Shaw trained as a primary school teacher 15 years ago and
specialised in teaching English as a second language for while
before training to become a learning support assistant helping
children with special needs. Now working at a primary school
in Sydney’s south, she had some experience in delivering
teacher training - having visited Cambodia with her family
to carry out some training in early 2005 - and so was appointed
to lead the team.
Shaw says she was inspired to take part in the trip by passages
in the Bible which talk about “extending a hand to the
orphan and the widow".
“Even on a humanitarian note, I think I’ve always
felt very deeply that when I have and someone else doesn’t
that I guess I feel there is a social responsibility to do
what I can...I also believe politically that as our globe
becomes more and more interconnected, history will judge on
how we deal with what’s happening in Africa in the next
10 years.”
The team, who have been meeting via an online chatroom in
planning for the trip, is completely self-funded with each
team member paying for their own airfares, accommodation,
transport and vaccinations.
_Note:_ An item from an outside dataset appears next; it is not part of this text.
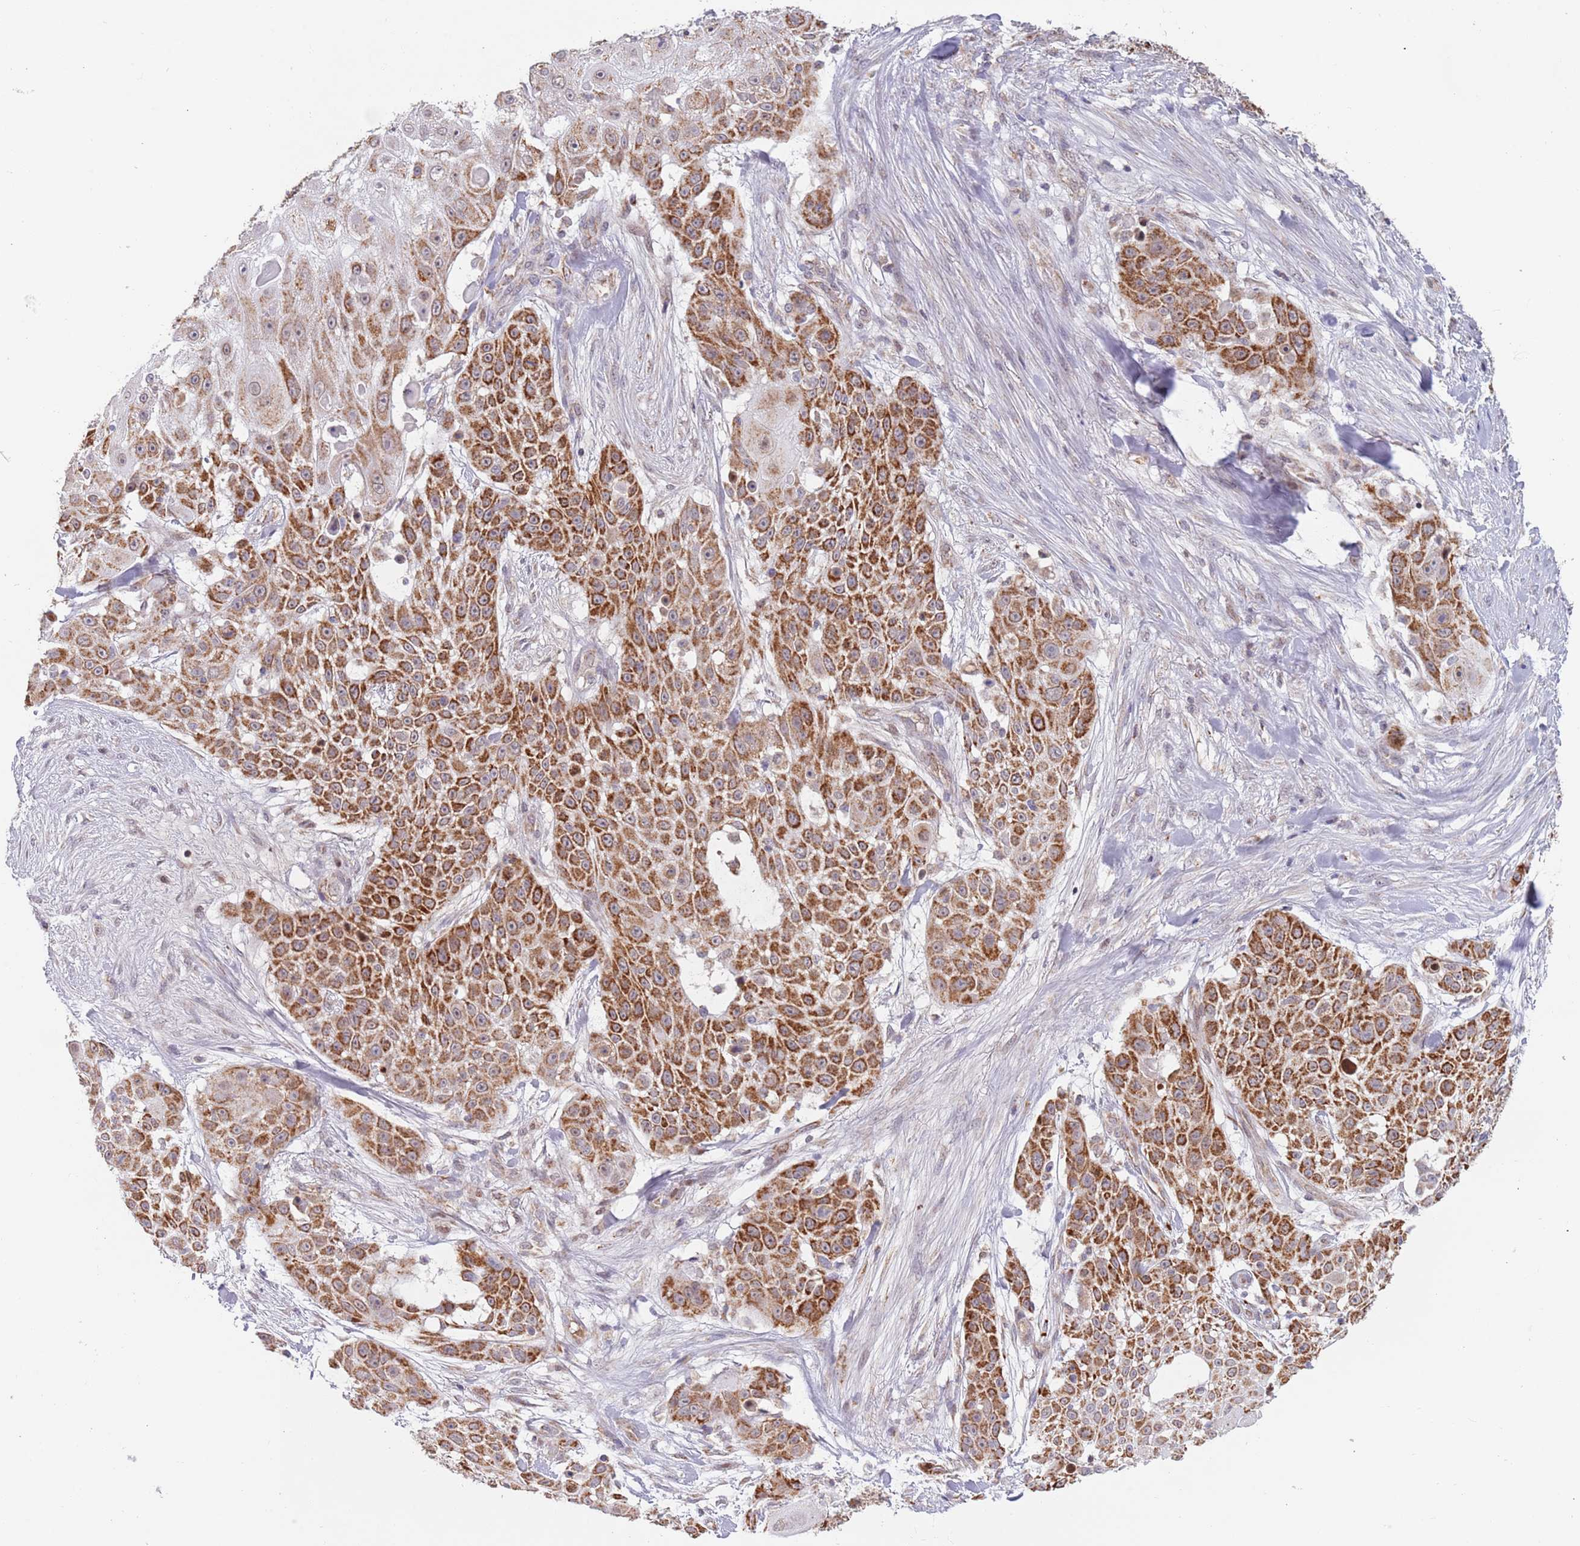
{"staining": {"intensity": "strong", "quantity": ">75%", "location": "cytoplasmic/membranous"}, "tissue": "skin cancer", "cell_type": "Tumor cells", "image_type": "cancer", "snomed": [{"axis": "morphology", "description": "Squamous cell carcinoma, NOS"}, {"axis": "topography", "description": "Skin"}], "caption": "Skin cancer stained with a protein marker shows strong staining in tumor cells.", "gene": "TIMM13", "patient": {"sex": "female", "age": 86}}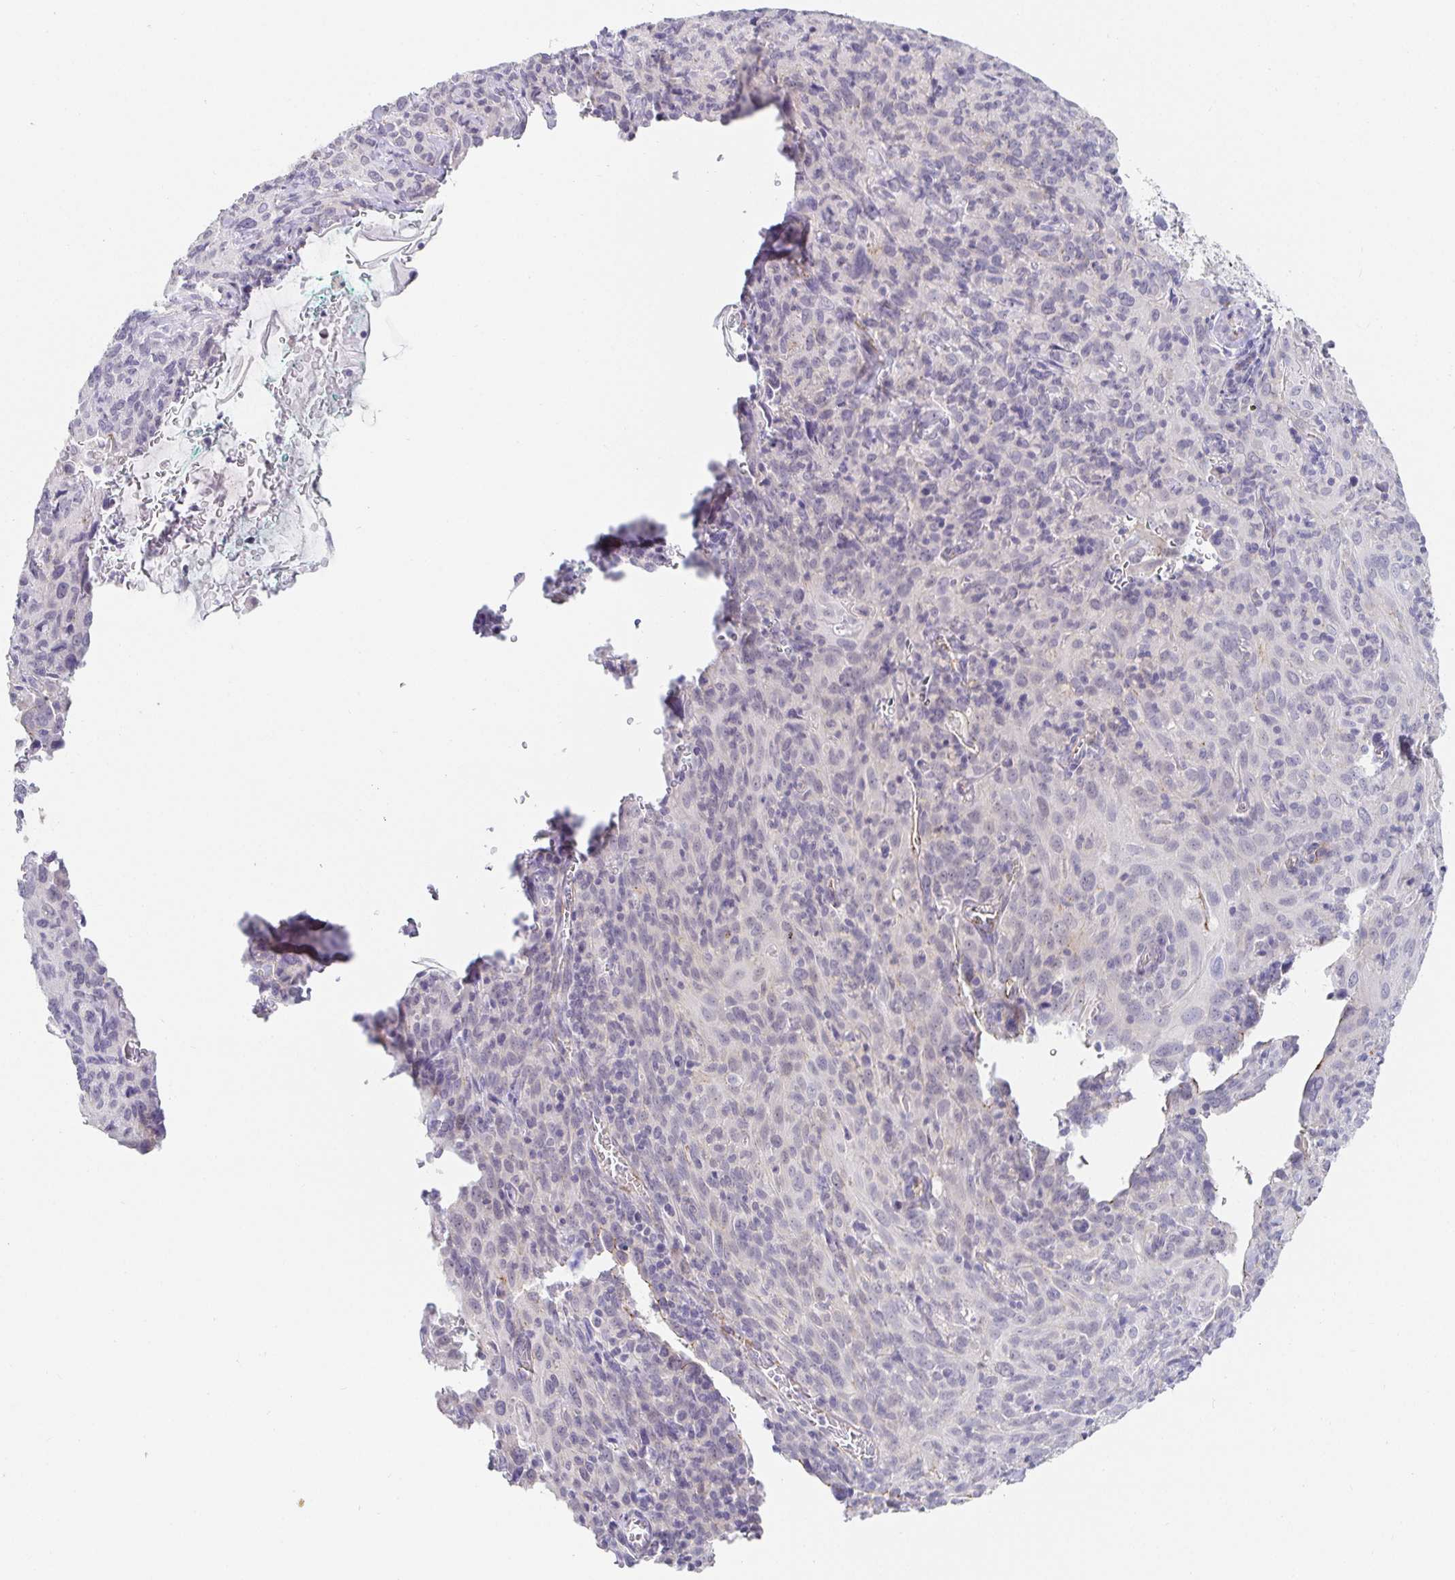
{"staining": {"intensity": "negative", "quantity": "none", "location": "none"}, "tissue": "cervical cancer", "cell_type": "Tumor cells", "image_type": "cancer", "snomed": [{"axis": "morphology", "description": "Normal tissue, NOS"}, {"axis": "morphology", "description": "Squamous cell carcinoma, NOS"}, {"axis": "topography", "description": "Cervix"}], "caption": "The immunohistochemistry (IHC) histopathology image has no significant positivity in tumor cells of cervical cancer (squamous cell carcinoma) tissue. The staining is performed using DAB (3,3'-diaminobenzidine) brown chromogen with nuclei counter-stained in using hematoxylin.", "gene": "PDX1", "patient": {"sex": "female", "age": 51}}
They also plan to take basic resources
for the teachers including items such as scissors, stickytape,
chalk and basic maths and science equipment.
Conscious of the ongoing need to support Rwanda, Shaw says
there has also been some talk of making the trip an annual
event pending a review of how things go on this trip.
She recalls a story she encountered at a memorial for the
genocide in Rwanda. “I remember one story where a lady
says ‘Look, my life has been absolutely horrible. My
children will be impacted by what happened in my life but
I have great hopes for my grandchildren'.”